I graduated from the Ohio State University with a fine arts degree in 2004. This is what I settled on after changing my major four times in my first three years at school. Clearly college wasn't for me, but I finished it because I wanted to make my parents proud and thought it would improve my life. Neither of my parents went to college, but they managed a pretty good life for themselves. Like all loving parents they wanted me to have a better life than them and were duped into believing that college was the answer. From the first day in elementary school to my last day in high school, we believed the myth that college was the only real path to success.
I thought it would be an honor to be the first person in my immediate family to graduate from the institution idolized by so many people in Ohio. Unfortunately, it was the exact opposite of honorable. My parents weren't wealthy enough to pay for my higher education, but made just enough money that disqualified me for financial assistance.
When I turned to OSU's financial aid office for help they directed me to Sallie Mae. It was like they sold my soul while pretending to help me out. Not once in all my years of existence was I taught about the student loan industry's shady practices or the possible difficulties I might have with paying back the loans. Like most naïve 18-year-olds, I believed that it would be as easy to pay back the loans as it was to get them. I was told that it was a great investment so I never questioned going into debt.
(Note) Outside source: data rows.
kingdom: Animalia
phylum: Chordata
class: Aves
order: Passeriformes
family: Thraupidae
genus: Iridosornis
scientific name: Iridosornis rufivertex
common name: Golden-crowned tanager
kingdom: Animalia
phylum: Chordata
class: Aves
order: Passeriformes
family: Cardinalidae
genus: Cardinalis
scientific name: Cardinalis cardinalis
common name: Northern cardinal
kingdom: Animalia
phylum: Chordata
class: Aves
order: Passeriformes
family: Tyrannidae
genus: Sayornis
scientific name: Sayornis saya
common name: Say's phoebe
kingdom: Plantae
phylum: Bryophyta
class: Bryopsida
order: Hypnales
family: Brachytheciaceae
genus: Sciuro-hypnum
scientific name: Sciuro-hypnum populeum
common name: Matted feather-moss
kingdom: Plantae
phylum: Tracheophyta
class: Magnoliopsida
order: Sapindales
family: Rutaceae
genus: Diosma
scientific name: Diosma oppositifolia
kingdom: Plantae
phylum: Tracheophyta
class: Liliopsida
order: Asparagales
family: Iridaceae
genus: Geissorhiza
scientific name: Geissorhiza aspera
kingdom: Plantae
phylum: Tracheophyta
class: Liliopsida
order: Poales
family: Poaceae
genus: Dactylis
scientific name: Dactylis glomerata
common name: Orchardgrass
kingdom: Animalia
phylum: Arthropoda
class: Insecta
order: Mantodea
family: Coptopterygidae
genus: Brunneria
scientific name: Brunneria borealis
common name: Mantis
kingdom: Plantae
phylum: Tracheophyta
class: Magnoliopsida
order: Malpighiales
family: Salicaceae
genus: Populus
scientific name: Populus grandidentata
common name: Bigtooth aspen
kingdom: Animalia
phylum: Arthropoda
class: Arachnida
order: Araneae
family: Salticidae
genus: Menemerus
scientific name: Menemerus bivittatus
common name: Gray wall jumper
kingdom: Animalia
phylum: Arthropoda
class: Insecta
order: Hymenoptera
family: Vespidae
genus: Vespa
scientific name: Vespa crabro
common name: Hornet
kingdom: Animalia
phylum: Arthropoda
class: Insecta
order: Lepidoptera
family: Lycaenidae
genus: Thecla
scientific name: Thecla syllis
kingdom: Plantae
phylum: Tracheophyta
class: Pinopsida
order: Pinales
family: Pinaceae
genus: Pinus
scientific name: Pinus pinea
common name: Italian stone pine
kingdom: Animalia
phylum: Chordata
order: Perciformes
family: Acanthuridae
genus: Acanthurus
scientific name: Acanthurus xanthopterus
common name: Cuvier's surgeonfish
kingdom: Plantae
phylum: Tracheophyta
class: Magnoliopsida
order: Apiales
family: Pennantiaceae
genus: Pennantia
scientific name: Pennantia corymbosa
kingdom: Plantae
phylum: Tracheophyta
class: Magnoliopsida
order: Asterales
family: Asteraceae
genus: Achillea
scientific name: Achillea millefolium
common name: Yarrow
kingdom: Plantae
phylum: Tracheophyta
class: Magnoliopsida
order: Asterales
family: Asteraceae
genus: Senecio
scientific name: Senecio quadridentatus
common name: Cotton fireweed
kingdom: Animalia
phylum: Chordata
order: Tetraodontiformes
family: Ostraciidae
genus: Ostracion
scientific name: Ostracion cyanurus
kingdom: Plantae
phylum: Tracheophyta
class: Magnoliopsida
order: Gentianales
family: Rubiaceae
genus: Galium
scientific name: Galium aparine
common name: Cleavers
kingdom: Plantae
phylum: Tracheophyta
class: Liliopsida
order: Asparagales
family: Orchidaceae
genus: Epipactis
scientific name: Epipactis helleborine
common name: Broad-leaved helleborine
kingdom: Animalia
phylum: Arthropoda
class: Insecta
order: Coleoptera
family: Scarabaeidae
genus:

I realized I had made a horrible investment a few months after graduating. All college gave me was a worthless, lackluster "education" and a huge mountain of student loan debt. College definitely didn't prepare me for the real world. Looking back at my higher education experience I was just a cog in the machine, treated more like a customer than a student.
My efforts to do anything meaningful with my life have been severely hampered by this debt. Since graduating I have been forced to live off the grid because getting a soulless, dead-end, low-paying job is the only other option and a horrible, hopeless option at that. This has been very arduous, but thanks to odd jobs and help from my family and friends I have somehow survived.
When I fell off the grid I believed that my filmmaking dream was my only savior so I've been teaching myself the last seven years to be the best filmmaker I can be. Luckily, it has given me hope. Now I somehow find myself working on an ambitious feature-length documentary, The Elephant on Campus. It's about the need for higher education reform in America. My goal is to raise awareness, inspire change and hopefully prevent others from falling into the same trap that I fell into.